Average footspeed in MLB is about 27 feet per second, which means it takes about 3.3 seconds to run the entire 90 foot basepath. Of course, the runner doesn’t have to run all 90 feet, they only have to make it to the front side of the bag, which used to be 88’9” away, and is now 88’6” feet away. We’re gonna go down to inches just to make our math a little easier.

So, runners are moving 324 inches per second on average, and with three fewer inches they need to travel, how much of a difference does that make on their splits?

So we are shaving off some time on these splits, but just a little bit. It’s pretty difficult to manually measure 0.0002 seconds of difference, but that is the bang-bang play at first. 30 percent of all challenges from 2018-2020 were that exact play, this kinda thing. You don’t even have to be that fast, go back to the 2018 World Series, Steve Pearce is the victim of a bang-bang call at first base that would be an obvious hit with an inch or two less distance to travel.

Giving the runner these extra 3” means that virtually all of these plays will become hits again, adding about 240 hits a season to the MLB cumulative total — 430 or so challenges a year, with a slightly-less-than-50 percent chance at calls being overturned. This is a marginal effect, the leaguewide batting average would rise literally one point by adding in all those “new” hits, but I’m really interested in the second and third order effects.

First of all, we’re now creating a new class of bang-bang plays. Any play where the runner is clearly out, but out by the proverbial “half a step” becomes considerably closer with 18” bags. Should you have an infielder that double or triple clutches — not that the Yankees would ever have that problem, of course — the play becomes closer still, meaning you’re incentivized as a defending team to have cleaner, more fundamentally sound infielders.

I also wonder if infield deployment will be different. Fielders will have slightly less time to make a play, and they might compensate by playing slightly more in. Of course, the closer to the plate you are as an infielder, the less time you have to react to the ball, and this is particularly true on hard-hit grounders, meaning I think it’s at least plausible that we see a few more groundballs sneak through for hits with larger bases as well.

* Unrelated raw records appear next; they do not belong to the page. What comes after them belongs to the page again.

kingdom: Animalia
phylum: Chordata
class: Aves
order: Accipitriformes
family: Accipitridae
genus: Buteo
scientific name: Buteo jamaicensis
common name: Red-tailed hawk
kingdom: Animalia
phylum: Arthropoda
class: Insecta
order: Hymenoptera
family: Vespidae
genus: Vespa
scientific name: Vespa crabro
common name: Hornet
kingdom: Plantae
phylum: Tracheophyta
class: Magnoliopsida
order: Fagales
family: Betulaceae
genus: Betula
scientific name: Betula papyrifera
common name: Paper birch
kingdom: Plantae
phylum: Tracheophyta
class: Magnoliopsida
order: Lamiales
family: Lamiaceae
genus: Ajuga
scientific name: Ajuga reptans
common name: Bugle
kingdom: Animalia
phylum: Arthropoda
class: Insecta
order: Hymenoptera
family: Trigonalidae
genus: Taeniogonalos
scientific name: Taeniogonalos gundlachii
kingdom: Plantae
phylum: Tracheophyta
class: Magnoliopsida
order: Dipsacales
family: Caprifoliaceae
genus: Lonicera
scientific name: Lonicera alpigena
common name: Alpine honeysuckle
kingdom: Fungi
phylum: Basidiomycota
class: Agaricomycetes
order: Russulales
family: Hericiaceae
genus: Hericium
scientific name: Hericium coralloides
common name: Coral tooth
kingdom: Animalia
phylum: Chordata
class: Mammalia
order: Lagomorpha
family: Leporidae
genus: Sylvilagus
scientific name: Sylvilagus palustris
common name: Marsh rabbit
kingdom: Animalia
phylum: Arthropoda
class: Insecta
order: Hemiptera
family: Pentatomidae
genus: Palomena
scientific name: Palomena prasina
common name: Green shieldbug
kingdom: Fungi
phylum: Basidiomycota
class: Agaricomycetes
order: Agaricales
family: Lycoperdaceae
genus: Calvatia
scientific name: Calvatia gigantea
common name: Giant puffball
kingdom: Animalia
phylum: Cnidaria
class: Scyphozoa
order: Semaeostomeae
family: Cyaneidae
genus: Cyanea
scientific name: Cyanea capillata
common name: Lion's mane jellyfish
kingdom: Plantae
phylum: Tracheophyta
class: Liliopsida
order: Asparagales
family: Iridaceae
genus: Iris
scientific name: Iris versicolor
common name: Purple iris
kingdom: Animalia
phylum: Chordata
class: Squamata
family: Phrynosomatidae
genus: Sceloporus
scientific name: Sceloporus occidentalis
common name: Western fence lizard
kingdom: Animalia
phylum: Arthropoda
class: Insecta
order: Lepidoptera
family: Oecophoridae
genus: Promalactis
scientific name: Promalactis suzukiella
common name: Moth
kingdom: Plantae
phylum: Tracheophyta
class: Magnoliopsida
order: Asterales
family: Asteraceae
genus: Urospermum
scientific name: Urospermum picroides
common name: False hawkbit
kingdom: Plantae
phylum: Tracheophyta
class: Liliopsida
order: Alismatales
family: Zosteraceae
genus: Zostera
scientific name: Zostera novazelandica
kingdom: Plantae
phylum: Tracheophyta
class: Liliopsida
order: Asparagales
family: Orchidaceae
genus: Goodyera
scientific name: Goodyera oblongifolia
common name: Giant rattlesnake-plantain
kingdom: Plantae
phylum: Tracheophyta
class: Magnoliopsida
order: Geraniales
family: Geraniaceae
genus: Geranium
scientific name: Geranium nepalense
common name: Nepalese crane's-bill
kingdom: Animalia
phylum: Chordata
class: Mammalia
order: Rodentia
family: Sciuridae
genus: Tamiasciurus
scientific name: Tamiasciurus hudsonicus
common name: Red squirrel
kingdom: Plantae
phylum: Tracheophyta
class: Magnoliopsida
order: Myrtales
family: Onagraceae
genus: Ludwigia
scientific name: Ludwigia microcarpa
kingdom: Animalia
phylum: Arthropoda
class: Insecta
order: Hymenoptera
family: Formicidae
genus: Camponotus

This isn’t a revolutionary shift in the game, and any hits that do come out of larger bases are going to be on the margins. But if baseball is concerned with creating a more exciting onfield product, it’s going to need “nudges” like this — small interventions that incentivize larger, more structural decisions. Fielders will need to be quicker and more athletic, hitters will have slightly more reason to put the ball in play. You might not notice it on any one individual at-bat, but those extra 3” are going to lead to real changes in 2022.